Michael E. Woods, Arguing until Doomsday: Stephen Douglas, Jefferson Davis and the Struggle for American Democracy (University of North Carolina Press, 2020).
Jefferson Davis (1808-1889). Encyclopedia Virginia.

How did Lincoln and Davis deal with political dissent?

How did Lincoln and Davis deal with political dissent? Suspending habeas corpus, which is a court order that requires authorities to bring a person held in jail before the court to determine why he or she is being jailed to enforce dissent.

How did Abraham Lincoln and Jefferson Davis compare as presidents?

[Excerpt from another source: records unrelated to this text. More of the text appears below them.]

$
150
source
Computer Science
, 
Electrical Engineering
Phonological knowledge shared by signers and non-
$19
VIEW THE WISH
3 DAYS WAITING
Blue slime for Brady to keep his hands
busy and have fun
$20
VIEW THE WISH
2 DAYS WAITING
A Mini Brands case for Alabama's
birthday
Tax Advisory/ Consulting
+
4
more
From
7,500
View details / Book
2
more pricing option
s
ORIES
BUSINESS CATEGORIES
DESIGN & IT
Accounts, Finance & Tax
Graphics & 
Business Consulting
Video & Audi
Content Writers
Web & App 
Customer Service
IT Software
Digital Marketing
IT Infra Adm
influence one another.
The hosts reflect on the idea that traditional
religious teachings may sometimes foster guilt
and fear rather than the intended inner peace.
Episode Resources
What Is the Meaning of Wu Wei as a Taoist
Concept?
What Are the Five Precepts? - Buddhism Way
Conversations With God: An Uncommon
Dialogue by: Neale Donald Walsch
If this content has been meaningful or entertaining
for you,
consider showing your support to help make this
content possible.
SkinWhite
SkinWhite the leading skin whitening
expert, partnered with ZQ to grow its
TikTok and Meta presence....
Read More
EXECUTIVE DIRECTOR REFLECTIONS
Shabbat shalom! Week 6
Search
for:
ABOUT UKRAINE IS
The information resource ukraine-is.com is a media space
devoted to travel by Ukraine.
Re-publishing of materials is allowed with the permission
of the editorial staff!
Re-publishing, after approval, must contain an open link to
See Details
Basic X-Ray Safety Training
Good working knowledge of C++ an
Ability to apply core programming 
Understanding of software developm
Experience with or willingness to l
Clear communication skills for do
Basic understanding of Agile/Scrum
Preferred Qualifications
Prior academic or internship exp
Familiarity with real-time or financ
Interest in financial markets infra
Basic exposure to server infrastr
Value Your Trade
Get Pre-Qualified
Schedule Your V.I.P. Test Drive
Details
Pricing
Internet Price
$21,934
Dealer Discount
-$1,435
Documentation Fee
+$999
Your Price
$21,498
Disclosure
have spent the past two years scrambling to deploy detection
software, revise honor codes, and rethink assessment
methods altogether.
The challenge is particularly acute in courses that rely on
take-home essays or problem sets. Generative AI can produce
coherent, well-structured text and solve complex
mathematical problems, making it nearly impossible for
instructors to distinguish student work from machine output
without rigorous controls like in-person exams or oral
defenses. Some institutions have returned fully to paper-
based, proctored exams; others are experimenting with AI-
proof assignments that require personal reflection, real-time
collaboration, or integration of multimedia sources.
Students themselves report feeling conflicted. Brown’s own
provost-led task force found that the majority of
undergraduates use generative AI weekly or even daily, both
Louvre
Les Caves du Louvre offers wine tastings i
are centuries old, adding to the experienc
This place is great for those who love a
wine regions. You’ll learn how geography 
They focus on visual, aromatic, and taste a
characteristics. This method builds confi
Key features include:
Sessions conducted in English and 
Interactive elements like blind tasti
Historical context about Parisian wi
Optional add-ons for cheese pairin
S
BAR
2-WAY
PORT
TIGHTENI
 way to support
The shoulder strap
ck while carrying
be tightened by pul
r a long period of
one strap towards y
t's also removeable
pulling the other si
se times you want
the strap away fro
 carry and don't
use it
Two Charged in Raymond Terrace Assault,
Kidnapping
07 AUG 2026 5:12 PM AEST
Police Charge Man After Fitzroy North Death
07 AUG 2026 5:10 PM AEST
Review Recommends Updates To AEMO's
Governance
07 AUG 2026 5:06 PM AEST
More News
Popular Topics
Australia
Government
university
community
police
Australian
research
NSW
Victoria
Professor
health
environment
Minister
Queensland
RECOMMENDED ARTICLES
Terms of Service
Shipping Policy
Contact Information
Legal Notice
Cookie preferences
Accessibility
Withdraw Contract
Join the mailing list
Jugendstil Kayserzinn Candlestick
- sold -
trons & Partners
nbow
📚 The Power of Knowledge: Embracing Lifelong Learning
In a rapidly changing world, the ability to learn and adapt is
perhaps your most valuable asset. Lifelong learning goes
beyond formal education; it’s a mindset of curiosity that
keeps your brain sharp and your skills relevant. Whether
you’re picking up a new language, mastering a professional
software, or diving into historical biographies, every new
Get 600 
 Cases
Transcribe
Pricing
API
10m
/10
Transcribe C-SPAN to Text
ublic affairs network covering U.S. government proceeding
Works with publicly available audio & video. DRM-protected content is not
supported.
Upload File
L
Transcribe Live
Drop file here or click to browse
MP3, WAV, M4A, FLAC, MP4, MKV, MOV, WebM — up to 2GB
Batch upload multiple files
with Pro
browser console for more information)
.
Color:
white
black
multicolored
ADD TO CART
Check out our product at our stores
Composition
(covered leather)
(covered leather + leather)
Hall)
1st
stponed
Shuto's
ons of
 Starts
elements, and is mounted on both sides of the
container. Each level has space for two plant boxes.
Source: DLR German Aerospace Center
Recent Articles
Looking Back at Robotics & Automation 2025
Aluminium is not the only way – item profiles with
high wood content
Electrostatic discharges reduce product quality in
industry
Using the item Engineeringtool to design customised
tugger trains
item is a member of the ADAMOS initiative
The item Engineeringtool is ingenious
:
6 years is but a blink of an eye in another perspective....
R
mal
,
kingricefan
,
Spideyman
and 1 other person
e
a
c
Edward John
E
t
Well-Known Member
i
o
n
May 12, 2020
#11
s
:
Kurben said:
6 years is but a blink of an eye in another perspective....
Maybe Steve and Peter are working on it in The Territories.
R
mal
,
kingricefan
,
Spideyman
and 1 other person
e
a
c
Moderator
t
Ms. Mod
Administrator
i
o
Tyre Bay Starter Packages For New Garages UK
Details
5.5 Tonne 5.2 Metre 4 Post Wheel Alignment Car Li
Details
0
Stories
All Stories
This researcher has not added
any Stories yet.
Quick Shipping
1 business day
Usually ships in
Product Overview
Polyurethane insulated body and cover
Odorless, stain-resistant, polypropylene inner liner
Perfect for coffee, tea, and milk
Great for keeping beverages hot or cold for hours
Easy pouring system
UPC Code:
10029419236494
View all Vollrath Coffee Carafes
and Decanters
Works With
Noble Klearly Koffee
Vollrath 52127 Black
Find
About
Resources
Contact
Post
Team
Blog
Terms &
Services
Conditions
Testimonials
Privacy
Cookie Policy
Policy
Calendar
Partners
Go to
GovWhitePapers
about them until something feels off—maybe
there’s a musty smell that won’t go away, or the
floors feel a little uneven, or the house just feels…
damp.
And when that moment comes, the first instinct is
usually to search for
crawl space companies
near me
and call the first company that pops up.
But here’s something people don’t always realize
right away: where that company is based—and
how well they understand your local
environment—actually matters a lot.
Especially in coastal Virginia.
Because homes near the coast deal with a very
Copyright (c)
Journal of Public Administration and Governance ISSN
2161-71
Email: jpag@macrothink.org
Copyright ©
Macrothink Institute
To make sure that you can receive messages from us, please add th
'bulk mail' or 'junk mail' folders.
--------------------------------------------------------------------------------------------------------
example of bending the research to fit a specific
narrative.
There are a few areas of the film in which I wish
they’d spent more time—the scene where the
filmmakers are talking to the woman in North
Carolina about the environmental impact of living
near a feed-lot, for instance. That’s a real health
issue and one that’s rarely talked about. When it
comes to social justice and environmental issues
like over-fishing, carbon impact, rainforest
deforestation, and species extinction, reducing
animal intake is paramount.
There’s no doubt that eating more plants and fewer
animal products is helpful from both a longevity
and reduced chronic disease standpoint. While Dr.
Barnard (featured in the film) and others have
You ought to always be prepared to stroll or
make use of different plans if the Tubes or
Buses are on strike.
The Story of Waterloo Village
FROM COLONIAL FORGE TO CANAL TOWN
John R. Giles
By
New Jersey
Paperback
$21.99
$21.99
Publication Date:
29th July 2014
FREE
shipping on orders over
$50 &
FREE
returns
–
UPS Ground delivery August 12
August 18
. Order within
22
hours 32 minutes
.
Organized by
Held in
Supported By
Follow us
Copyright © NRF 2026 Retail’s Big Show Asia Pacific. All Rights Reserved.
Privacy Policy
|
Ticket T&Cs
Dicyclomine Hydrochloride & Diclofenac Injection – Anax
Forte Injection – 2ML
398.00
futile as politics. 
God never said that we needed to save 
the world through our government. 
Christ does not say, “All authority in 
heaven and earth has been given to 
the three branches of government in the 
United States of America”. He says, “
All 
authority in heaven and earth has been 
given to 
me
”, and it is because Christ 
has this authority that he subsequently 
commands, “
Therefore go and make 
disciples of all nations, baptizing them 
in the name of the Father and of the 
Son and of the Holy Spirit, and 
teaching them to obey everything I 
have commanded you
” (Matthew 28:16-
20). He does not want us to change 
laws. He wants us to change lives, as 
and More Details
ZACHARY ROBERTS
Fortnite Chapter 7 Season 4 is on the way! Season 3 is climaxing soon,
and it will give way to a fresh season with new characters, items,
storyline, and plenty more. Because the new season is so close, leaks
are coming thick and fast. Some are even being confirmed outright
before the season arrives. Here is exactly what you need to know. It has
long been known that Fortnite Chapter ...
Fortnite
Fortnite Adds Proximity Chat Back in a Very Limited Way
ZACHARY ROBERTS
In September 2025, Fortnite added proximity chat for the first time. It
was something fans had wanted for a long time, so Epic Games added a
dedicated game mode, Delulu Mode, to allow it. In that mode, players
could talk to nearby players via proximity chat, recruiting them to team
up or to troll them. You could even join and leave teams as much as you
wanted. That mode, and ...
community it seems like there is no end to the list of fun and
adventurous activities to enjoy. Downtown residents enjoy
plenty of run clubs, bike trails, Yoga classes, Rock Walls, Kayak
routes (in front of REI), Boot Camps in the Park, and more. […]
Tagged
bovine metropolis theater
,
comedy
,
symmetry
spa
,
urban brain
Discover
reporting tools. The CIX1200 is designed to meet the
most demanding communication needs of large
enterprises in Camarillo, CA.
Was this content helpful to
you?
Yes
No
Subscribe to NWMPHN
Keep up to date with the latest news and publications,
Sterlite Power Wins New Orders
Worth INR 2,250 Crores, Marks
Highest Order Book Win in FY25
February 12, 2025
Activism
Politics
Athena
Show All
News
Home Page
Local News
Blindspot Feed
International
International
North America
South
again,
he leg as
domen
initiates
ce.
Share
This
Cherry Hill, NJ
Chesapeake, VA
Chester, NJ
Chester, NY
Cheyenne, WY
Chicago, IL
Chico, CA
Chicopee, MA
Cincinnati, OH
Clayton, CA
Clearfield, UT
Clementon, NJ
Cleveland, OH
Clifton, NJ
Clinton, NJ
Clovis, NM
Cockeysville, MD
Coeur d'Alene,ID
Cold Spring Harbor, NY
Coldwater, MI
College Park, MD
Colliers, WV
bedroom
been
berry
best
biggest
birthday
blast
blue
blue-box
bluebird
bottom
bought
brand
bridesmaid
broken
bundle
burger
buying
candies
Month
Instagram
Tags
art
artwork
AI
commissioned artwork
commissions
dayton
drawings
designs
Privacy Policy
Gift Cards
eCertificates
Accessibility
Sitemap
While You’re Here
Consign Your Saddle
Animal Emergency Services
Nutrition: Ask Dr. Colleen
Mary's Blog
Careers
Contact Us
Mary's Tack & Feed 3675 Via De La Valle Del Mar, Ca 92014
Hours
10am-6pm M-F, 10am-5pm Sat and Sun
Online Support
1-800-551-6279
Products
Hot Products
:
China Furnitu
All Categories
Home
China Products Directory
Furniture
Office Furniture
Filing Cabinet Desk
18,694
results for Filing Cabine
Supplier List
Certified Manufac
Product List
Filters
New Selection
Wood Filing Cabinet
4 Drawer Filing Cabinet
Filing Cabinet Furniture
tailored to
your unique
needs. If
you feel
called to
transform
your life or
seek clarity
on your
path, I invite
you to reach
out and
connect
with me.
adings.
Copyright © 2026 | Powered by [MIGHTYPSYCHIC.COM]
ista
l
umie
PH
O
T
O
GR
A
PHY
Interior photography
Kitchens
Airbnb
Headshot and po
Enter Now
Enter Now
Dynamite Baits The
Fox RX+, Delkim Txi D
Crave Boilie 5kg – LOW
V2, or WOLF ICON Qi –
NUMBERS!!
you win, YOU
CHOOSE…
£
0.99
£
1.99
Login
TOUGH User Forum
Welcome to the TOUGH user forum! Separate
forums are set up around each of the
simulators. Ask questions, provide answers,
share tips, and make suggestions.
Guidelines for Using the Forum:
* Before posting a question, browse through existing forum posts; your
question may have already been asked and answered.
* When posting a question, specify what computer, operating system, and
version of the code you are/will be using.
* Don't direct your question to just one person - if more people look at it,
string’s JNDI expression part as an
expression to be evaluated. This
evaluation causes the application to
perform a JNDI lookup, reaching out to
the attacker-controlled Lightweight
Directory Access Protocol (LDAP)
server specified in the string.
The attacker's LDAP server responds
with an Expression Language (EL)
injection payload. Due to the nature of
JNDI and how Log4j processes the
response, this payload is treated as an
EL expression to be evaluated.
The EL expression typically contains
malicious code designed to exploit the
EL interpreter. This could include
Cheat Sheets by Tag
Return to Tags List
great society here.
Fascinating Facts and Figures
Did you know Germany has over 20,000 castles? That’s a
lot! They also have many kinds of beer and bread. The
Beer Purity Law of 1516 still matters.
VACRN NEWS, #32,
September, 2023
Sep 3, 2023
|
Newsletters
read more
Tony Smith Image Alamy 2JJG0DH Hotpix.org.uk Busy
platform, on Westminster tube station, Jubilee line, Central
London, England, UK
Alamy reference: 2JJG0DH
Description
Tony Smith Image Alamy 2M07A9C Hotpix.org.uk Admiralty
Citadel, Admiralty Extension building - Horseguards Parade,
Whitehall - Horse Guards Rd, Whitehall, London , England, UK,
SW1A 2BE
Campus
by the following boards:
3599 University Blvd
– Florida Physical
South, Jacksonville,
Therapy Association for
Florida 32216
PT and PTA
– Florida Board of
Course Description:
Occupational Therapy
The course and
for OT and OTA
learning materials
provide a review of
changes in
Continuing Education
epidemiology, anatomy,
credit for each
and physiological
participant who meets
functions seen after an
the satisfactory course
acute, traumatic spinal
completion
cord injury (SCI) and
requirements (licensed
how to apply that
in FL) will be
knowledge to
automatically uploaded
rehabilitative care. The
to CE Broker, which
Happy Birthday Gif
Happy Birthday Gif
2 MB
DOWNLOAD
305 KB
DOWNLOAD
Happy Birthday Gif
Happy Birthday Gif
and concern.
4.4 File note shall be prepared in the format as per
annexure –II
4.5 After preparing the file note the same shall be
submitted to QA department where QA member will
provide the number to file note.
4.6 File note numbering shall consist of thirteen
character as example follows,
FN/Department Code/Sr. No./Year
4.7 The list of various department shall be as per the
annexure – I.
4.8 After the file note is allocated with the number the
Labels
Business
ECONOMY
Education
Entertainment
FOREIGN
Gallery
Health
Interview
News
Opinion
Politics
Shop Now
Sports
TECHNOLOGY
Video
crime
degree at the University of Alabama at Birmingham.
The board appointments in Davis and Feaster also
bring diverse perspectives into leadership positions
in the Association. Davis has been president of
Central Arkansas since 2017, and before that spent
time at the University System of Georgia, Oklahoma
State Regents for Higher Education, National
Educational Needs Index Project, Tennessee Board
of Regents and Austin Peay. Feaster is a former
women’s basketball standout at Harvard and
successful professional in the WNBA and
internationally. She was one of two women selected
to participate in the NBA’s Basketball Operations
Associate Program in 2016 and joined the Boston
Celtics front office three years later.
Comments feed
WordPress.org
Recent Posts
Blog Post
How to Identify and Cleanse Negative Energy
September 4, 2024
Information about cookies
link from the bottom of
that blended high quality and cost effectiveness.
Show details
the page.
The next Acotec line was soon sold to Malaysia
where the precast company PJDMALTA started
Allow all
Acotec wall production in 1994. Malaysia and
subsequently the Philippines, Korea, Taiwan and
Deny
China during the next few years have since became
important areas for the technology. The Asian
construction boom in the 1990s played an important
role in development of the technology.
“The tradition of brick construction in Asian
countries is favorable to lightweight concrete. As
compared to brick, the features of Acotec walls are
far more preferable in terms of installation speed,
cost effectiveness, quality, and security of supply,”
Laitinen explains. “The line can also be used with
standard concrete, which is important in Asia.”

On the brighter side, Lincoln was dubbed as an effective president despite his lack of military experience. But Davis was seen as having the greater inclination of becoming a leader because of his exposure as a public speaker and his knowledge in public affairs '“ something that Lincoln lacked.
He let his generals suspend several newspapers, but only for short periods, and he promptly revoked a military order suppressing the hostile Chicago Times.

What problems did Abraham Lincoln and Jefferson Davis face?

Over the next four years, Davis struggled to balance his leadership role in the Civil War with the difficult domestic tasks involved with running a country. Like Lincoln, he faced epic clashes with his generals, state lawmakers and Congress, but he lacked the economic and military resources of his Northern counterpart.